Schwartz-Jampel syndrome is a rare condition characterized by permanent muscle stiffness (myotonia) and bone abnormalities known as chondrodysplasia. The signs and symptoms of this condition become apparent sometime after birth, usually in early childhood. Either muscle stiffness or chondrodysplasia can appear first. The muscle and bone abnormalities worsen in childhood, although most affected individuals have a normal lifespan. The specific features of Schwartz-Jampel syndrome vary widely.
Myotonia involves continuous tensing (contraction) of muscles used for movement (skeletal muscles) throughout the body. This sustained muscle contraction causes stiffness that interferes with eating, sitting, walking, and other movements. Sustained contraction of muscles in the face leads to a fixed, "mask-like" facial expression with narrow eye openings (blepharophimosis) and pursed lips. This facial appearance is very specific to Schwartz-Jampel syndrome. Affected individuals may also be nearsighted and experience abnormal blinking or spasms of the eyelids (blepharospasm).
Chondrodysplasia affects the development of the skeleton, particularly the long bones in the arms and legs and the bones of the hips. These bones are shortened and unusually wide at the ends, so affected individuals have short stature. The long bones may also be abnormally curved (bowed). Other bone abnormalities associated with Schwartz-Jampel syndrome include a protruding chest (pectus carinatum), abnormal curvature of the spine, flattened bones of the spine (platyspondyly), and joint abnormalities called contractures that further restrict movement.
Researchers originally described two types of Schwartz-Jampel syndrome. Type 1 has the signs and symptoms described above, while type 2 has more severe bone abnormalities and other health problems and is usually life-threatening in early infancy. Researchers have since discovered that the condition they thought was Schwartz-Jampel syndrome type 2 is actually part of another disorder, Stüve-Wiedemann syndrome, which is caused by mutations in a different gene. They have recommended that the designation Schwartz-Jampel syndrome type 2 no longer be used.
Schwartz-Jampel syndrome is caused by mutations in the HSPG2 gene. This gene provides instructions for making a protein known as perlecan. This protein is found in the extracellular matrix, which is the intricate lattice of proteins and other molecules that forms in the spaces between cells. Specifically, it is found in part of the extracellular matrix called the basement membrane, which is a thin, sheet-like structure that separates and supports cells in many tissues. Perlecan is also found in cartilage, a tough, flexible tissue that makes up much of the skeleton during early development. Most cartilage is later converted to bone, except for the cartilage that continues to cover and protect the ends of bones and is present in the nose and external ears.

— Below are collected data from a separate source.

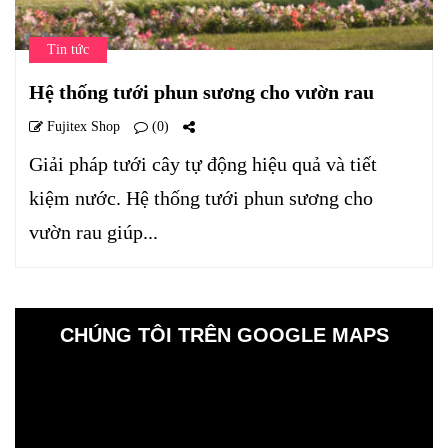
Tin tức
Hệ thống tưới phun sương cho vườn rau
Fujitex Shop
(0)
Giải pháp tưới cây tự động hiệu quả và tiết
kiệm nước. Hệ thống tưới phun sương cho
vườn rau giúp...
CHÚNG TÔI TRÊN GOOGLE MAPS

Perlecan has multiple functions, including cell signaling and the normal maintenance of basement membranes and cartilage. The protein also plays a critical role at the neuromuscular junction, which is the area between the ends of nerve cells and muscle cells where signals are relayed to trigger muscle contraction.
The mutations that cause Schwartz-Jampel syndrome reduce the amount of perlecan that is produced or lead to a version of perlecan that is only partially functional. A reduction in the amount or function of this protein disrupts the normal development of cartilage and bone tissue, which underlies chondrodysplasia in affected individuals. A reduced amount of functional perlecan at the neuromuscular junction likely alters the balance of other molecules that signal when muscles should contract and when they should relax. As a result, muscle contraction is triggered continuously, leading to myotonia.
Schwartz-Jampel syndrome appears to be a rare condition. About 150 cases have been reported in the medical literature.
This condition is inherited in an autosomal recessive pattern, which means both copies of the gene in each cell have mutations. The parents of an individual with an autosomal recessive condition each carry one copy of the mutated gene, but they typically do not show signs and symptoms of the condition.